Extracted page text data
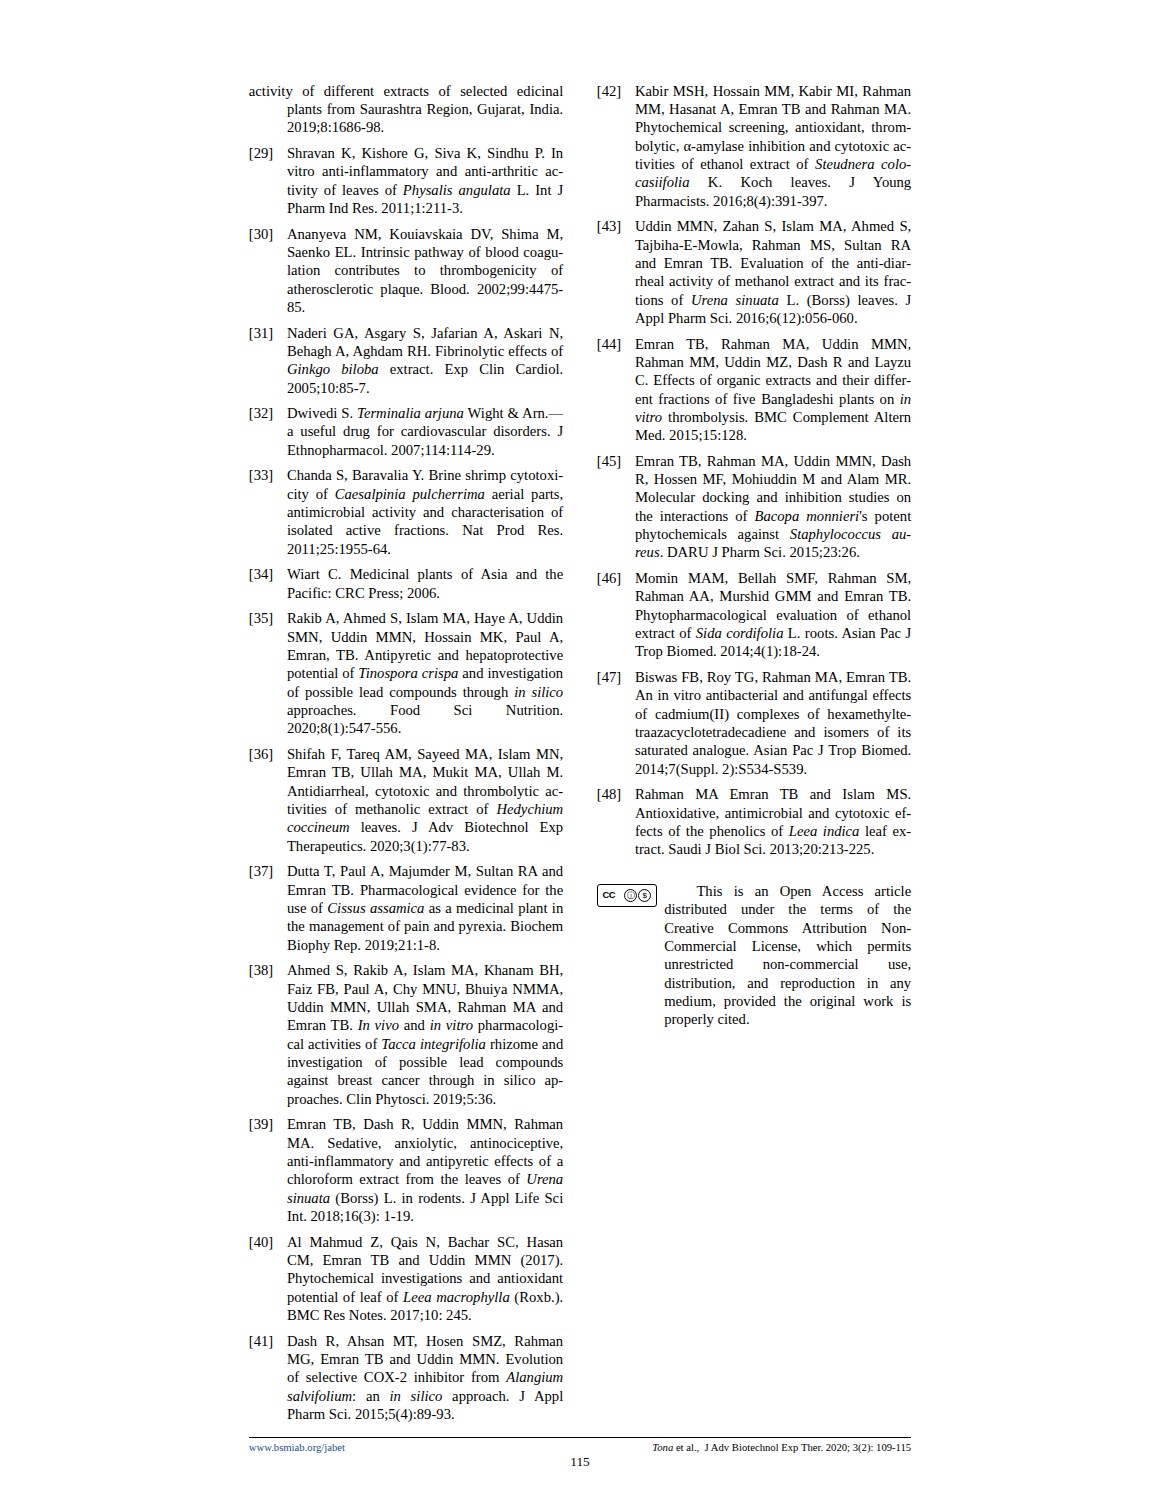activity of different extracts of selected edicinal plants from Saurashtra Region, Gujarat, India. 2019;8:1686-98.
[29]
Shravan K, Kishore G, Siva K, Sindhu P. In vitro anti-inflammatory and anti-arthritic activity of leaves of Physalis angulata L. Int J Pharm Ind Res. 2011;1:211-3.
[30]
Ananyeva NM, Kouiavskaia DV, Shima M, Saenko EL. Intrinsic pathway of blood coagulation contributes to thrombogenicity of atherosclerotic plaque. Blood. 2002;99:4475-85.
[31]
Naderi GA, Asgary S, Jafarian A, Askari N, Behagh A, Aghdam RH. Fibrinolytic effects of Ginkgo biloba extract. Exp Clin Cardiol. 2005;10:85-7.
[32]
Dwivedi S. Terminalia arjuna Wight & Arn.—a useful drug for cardiovascular disorders. J Ethnopharmacol. 2007;114:114-29.
[33]
Chanda S, Baravalia Y. Brine shrimp cytotoxicity of Caesalpinia pulcherrima aerial parts, antimicrobial activity and characterisation of isolated active fractions. Nat Prod Res. 2011;25:1955-64.
[34]
Wiart C. Medicinal plants of Asia and the Pacific: CRC Press; 2006.
[35]
Rakib A, Ahmed S, Islam MA, Haye A, Uddin SMN, Uddin MMN, Hossain MK, Paul A, Emran, TB. Antipyretic and hepatoprotective potential of Tinospora crispa and investigation of possible lead compounds through in silico approaches. Food Sci Nutrition. 2020;8(1):547-556.
[36]
Shifah F, Tareq AM, Sayeed MA, Islam MN, Emran TB, Ullah MA, Mukit MA, Ullah M. Antidiarrheal, cytotoxic and thrombolytic activities of methanolic extract of Hedychium coccineum leaves. J Adv Biotechnol Exp Therapeutics. 2020;3(1):77-83.
[37]
Dutta T, Paul A, Majumder M, Sultan RA and Emran TB. Pharmacological evidence for the use of Cissus assamica as a medicinal plant in the management of pain and pyrexia. Biochem Biophy Rep. 2019;21:1-8.
[38]
Ahmed S, Rakib A, Islam MA, Khanam BH, Faiz FB, Paul A, Chy MNU, Bhuiya NMMA, Uddin MMN, Ullah SMA, Rahman MA and Emran TB. In vivo and in vitro pharmacological activities of Tacca integrifolia rhizome and investigation of possible lead compounds against breast cancer through in silico approaches. Clin Phytosci. 2019;5:36.
[39]
Emran TB, Dash R, Uddin MMN, Rahman MA. Sedative, anxiolytic, antinociceptive, anti-inflammatory and antipyretic effects of a chloroform extract from the leaves of Urena sinuata (Borss) L. in rodents. J Appl Life Sci Int. 2018;16(3): 1-19.
[40]
Al Mahmud Z, Qais N, Bachar SC, Hasan CM, Emran TB and Uddin MMN (2017). Phytochemical investigations and antioxidant potential of leaf of Leea macrophylla (Roxb.). BMC Res Notes. 2017;10: 245.
[41]
Dash R, Ahsan MT, Hosen SMZ, Rahman MG, Emran TB and Uddin MMN. Evolution of selective COX-2 inhibitor from Alangium salvifolium: an in silico approach. J Appl Pharm Sci. 2015;5(4):89-93.
[42]
Kabir MSH, Hossain MM, Kabir MI, Rahman MM, Hasanat A, Emran TB and Rahman MA. Phytochemical screening, antioxidant, thrombolytic, α-amylase inhibition and cytotoxic activities of ethanol extract of Steudnera colocasiifolia K. Koch leaves. J Young Pharmacists. 2016;8(4):391-397.
[43]
Uddin MMN, Zahan S, Islam MA, Ahmed S, Tajbiha-E-Mowla, Rahman MS, Sultan RA and Emran TB. Evaluation of the anti-diarrheal activity of methanol extract and its fractions of Urena sinuata L. (Borss) leaves. J Appl Pharm Sci. 2016;6(12):056-060.
[44]
Emran TB, Rahman MA, Uddin MMN, Rahman MM, Uddin MZ, Dash R and Layzu C. Effects of organic extracts and their different fractions of five Bangladeshi plants on in vitro thrombolysis. BMC Complement Altern Med. 2015;15:128.
[45]
Emran TB, Rahman MA, Uddin MMN, Dash R, Hossen MF, Mohiuddin M and Alam MR. Molecular docking and inhibition studies on the interactions of Bacopa monnieri's potent phytochemicals against Staphylococcus aureus. DARU J Pharm Sci. 2015;23:26.
[46]
Momin MAM, Bellah SMF, Rahman SM, Rahman AA, Murshid GMM and Emran TB. Phytopharmacological evaluation of ethanol extract of Sida cordifolia L. roots. Asian Pac J Trop Biomed. 2014;4(1):18-24.
[47]
Biswas FB, Roy TG, Rahman MA, Emran TB. An in vitro antibacterial and antifungal effects of cadmium(II) complexes of hexamethyltetraazacyclotetradecadiene and isomers of its saturated analogue. Asian Pac J Trop Biomed. 2014;7(Suppl. 2):S534-S539.
[48]
Rahman MA Emran TB and Islam MS. Antioxidative, antimicrobial and cytotoxic effects of the phenolics of Leea indica leaf extract. Saudi J Biol Sci. 2013;20:213-225.
CC ⓘ $
This is an Open Access article distributed under the terms of the Creative Commons Attribution Non-Commercial License, which permits unrestricted non-commercial use, distribution, and reproduction in any medium, provided the original work is properly cited.
www.bsmiab.org/jabet
Tona et al., J Adv Biotechnol Exp Ther. 2020; 3(2): 109-115
115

> **INSTRUCTIONS FOR THE TASK**: Could you reproduce every entry exactly, leaving out the pictures?

> **WRITTEN ANSWER**:
activity of different extracts of selected edicinal plants from Saurashtra Region, Gujarat, India. 2019;8:1686-98.
[29]
Shravan K, Kishore G, Siva K, Sindhu P. In vitro anti-inflammatory and anti-arthritic activity of leaves of Physalis angulata L. Int J Pharm Ind Res. 2011;1:211-3.
[30]
Ananyeva NM, Kouiavskaia DV, Shima M, Saenko EL. Intrinsic pathway of blood coagulation contributes to thrombogenicity of atherosclerotic plaque. Blood. 2002;99:4475-85.
[31]
Naderi GA, Asgary S, Jafarian A, Askari N, Behagh A, Aghdam RH. Fibrinolytic effects of Ginkgo biloba extract. Exp Clin Cardiol. 2005;10:85-7.
[32]
Dwivedi S. Terminalia arjuna Wight & Arn.—a useful drug for cardiovascular disorders. J Ethnopharmacol. 2007;114:114-29.
[33]
Chanda S, Baravalia Y. Brine shrimp cytotoxicity of Caesalpinia pulcherrima aerial parts, antimicrobial activity and characterisation of isolated active fractions. Nat Prod Res. 2011;25:1955-64.
[34]
Wiart C. Medicinal plants of Asia and the Pacific: CRC Press; 2006.
[35]
Rakib A, Ahmed S, Islam MA, Haye A, Uddin SMN, Uddin MMN, Hossain MK, Paul A, Emran, TB. Antipyretic and hepatoprotective potential of Tinospora crispa and investigation of possible lead compounds through in silico approaches. Food Sci Nutrition. 2020;8(1):547-556.
[36]
Shifah F, Tareq AM, Sayeed MA, Islam MN, Emran TB, Ullah MA, Mukit MA, Ullah M. Antidiarrheal, cytotoxic and thrombolytic activities of methanolic extract of Hedychium coccineum leaves. J Adv Biotechnol Exp Therapeutics. 2020;3(1):77-83.
[37]
Dutta T, Paul A, Majumder M, Sultan RA and Emran TB. Pharmacological evidence for the use of Cissus assamica as a medicinal plant in the management of pain and pyrexia. Biochem Biophy Rep. 2019;21:1-8.
[38]
Ahmed S, Rakib A, Islam MA, Khanam BH, Faiz FB, Paul A, Chy MNU, Bhuiya NMMA, Uddin MMN, Ullah SMA, Rahman MA and Emran TB. In vivo and in vitro pharmacological activities of Tacca integrifolia rhizome and investigation of possible lead compounds against breast cancer through in silico approaches. Clin Phytosci. 2019;5:36.
[39]
Emran TB, Dash R, Uddin MMN, Rahman MA. Sedative, anxiolytic, antinociceptive, anti-inflammatory and antipyretic effects of a chloroform extract from the leaves of Urena sinuata (Borss) L. in rodents. J Appl Life Sci Int. 2018;16(3): 1-19.
[40]
Al Mahmud Z, Qais N, Bachar SC, Hasan CM, Emran TB and Uddin MMN (2017). Phytochemical investigations and antioxidant potential of leaf of Leea macrophylla (Roxb.). BMC Res Notes. 2017;10: 245.
[41]
Dash R, Ahsan MT, Hosen SMZ, Rahman MG, Emran TB and Uddin MMN. Evolution of selective COX-2 inhibitor from Alangium salvifolium: an in silico approach. J Appl Pharm Sci. 2015;5(4):89-93.
[42]
Kabir MSH, Hossain MM, Kabir MI, Rahman MM, Hasanat A, Emran TB and Rahman MA. Phytochemical screening, antioxidant, thrombolytic, α-amylase inhibition and cytotoxic activities of ethanol extract of Steudnera colocasiifolia K. Koch leaves. J Young Pharmacists. 2016;8(4):391-397.
[43]
Uddin MMN, Zahan S, Islam MA, Ahmed S, Tajbiha-E-Mowla, Rahman MS, Sultan RA and Emran TB. Evaluation of the anti-diarrheal activity of methanol extract and its fractions of Urena sinuata L. (Borss) leaves. J Appl Pharm Sci. 2016;6(12):056-060.
[44]
Emran TB, Rahman MA, Uddin MMN, Rahman MM, Uddin MZ, Dash R and Layzu C. Effects of organic extracts and their different fractions of five Bangladeshi plants on in vitro thrombolysis. BMC Complement Altern Med. 2015;15:128.
[45]
Emran TB, Rahman MA, Uddin MMN, Dash R, Hossen MF, Mohiuddin M and Alam MR. Molecular docking and inhibition studies on the interactions of Bacopa monnieri's potent phytochemicals against Staphylococcus aureus. DARU J Pharm Sci. 2015;23:26.
[46]
Momin MAM, Bellah SMF, Rahman SM, Rahman AA, Murshid GMM and Emran TB. Phytopharmacological evaluation of ethanol extract of Sida cordifolia L. roots. Asian Pac J Trop Biomed. 2014;4(1):18-24.
[47]
Biswas FB, Roy TG, Rahman MA, Emran TB. An in vitro antibacterial and antifungal effects of cadmium(II) complexes of hexamethyltetraazacyclotetradecadiene and isomers of its saturated analogue. Asian Pac J Trop Biomed. 2014;7(Suppl. 2):S534-S539.
[48]
Rahman MA Emran TB and Islam MS. Antioxidative, antimicrobial and cytotoxic effects of the phenolics of Leea indica leaf extract. Saudi J Biol Sci. 2013;20:213-225.
CC ⓘ $
This is an Open Access article distributed under the terms of the Creative Commons Attribution Non-Commercial License, which permits unrestricted non-commercial use, distribution, and reproduction in any medium, provided the original work is properly cited.
www.bsmiab.org/jabet
Tona et al., J Adv Biotechnol Exp Ther. 2020; 3(2): 109-115
115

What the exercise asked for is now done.